Sunday, November 29, 2009

Holiday Lights




Thanksgiving dinner is already a blur as I feel myself being catapulted into the holiday season. As if a beacon were lit for all to see, our neighbors emerged en masse from their dens to festoon their houses in twinkle lights, wreaths, Santa and reindeer displays and one skiing polar bear (who startled me the first morning of his appearance when, in the predawn darkness while I was walking Moose, he seemingly rose up on hind legs to stalk me.) The husband, for whom Dickens surely would have fashioned Scrooge if he was writing today, has always resisted excessive holiday decorations. And by excessive, I mean anything beyond one wreath and one tree. So I was a tad surprised when we headed out one night to view the light displays and Cowgirl declared she wanted some lights for our house. Without any of the usual irony in his voice, the husband immediately suggested we go out the next day to buy some lights.



And so here we are with the puniest of light displays in the neighborhood but hey, its a start. (Meanwhile, our neighbor across the street spent the entire week rigging his Cirque du Soleil display, the entire block dimming when he finally flipped the switch on.) I took the dog out last night for a tour and even though a cold wind blew, I was warmed by the excitement of our neighbors and their clear joy in celebrating the season. I got thinking about the magic of this time of year, the memories of holidays as a child when anticipation blended with a confidence and a certainty that Santa would pull through for me and find that treasured Fun Flower making set (complete with plug in heater, bottled goo, molds and tongs to lift hot pans of melting plastic bits up to be cooled; yes I was 5 - Cowgirl's age - when Santa brought me this) or other delights of a child's mind.

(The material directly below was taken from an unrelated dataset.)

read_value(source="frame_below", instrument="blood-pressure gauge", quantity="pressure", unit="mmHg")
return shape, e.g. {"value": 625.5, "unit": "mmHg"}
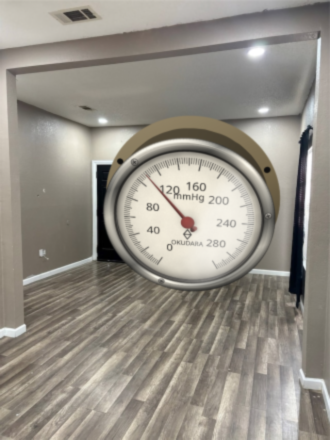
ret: {"value": 110, "unit": "mmHg"}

But today, I am caught in a more melancholy mood. Ghosts of Christmases past seem to be swirling around me. This time of year has always been a soup pot full of conflicting emotions. There is a hope the holidays hold out to us all along with a tinge of the bittersweet as toys break or fail to live up to our expectations and post holiday season brings about business as usual. I am also remembering how the holidays seem to offer us a sense that magic can occur, that change is possible, our lives transformed by Belief and New Beginnings. In high school my bravest moment occurred just before a holiday break.

To put this all in context - I was a geek in high school. I started out overweight and then struggled with an eating disorder. I had good friends, but I always felt very alone. I survived on a series of crushes and hoped that one day, someone would notice me. There was one boy who I had know for years who circled in and out of my crush rotation. We had been friendly, but that was it. This one year, I was overcome by the impeding loss of this object of my affection that school vacation would bring. Emboldened by the knowledge it would be weeks before he saw me again, I muttered some kind of invitation to call me over the break while we were at our lockers. Whatever I said was probably much vaguer than that, and I must have bolted away like a rabbit after uttering my cryptic comment. And yet ... I still waited that entire break hoping for the phone to ring, believing my message was understood and that my secret Santa would bring me my ultimate gift.

Needless to say, my high school days were dateless. This incident is book-ended in my memory with probably my most shameful moment when a boy did call to ask me out and in my panic and horror I created the most ridiculous lie about a boyfriend in Connecticut (?!) I'm not sure where I am going here. I guess I have been thinking about how the holidays invite us to dream big and the challenge is to continue to believe long after the tinsel and twinkle lights come down. We allow our possibilities to be a little wilder, more far reaching - that is the excitement and the daring this seasons seems to offer. But to marry Believing with action, that seems to be a more fruitful way of approaching things. Toys will break, dreams will look flatter in real life, but how to continue to breathe life into them long after the fruitcake has been packed away, well that is what I am pondering these days.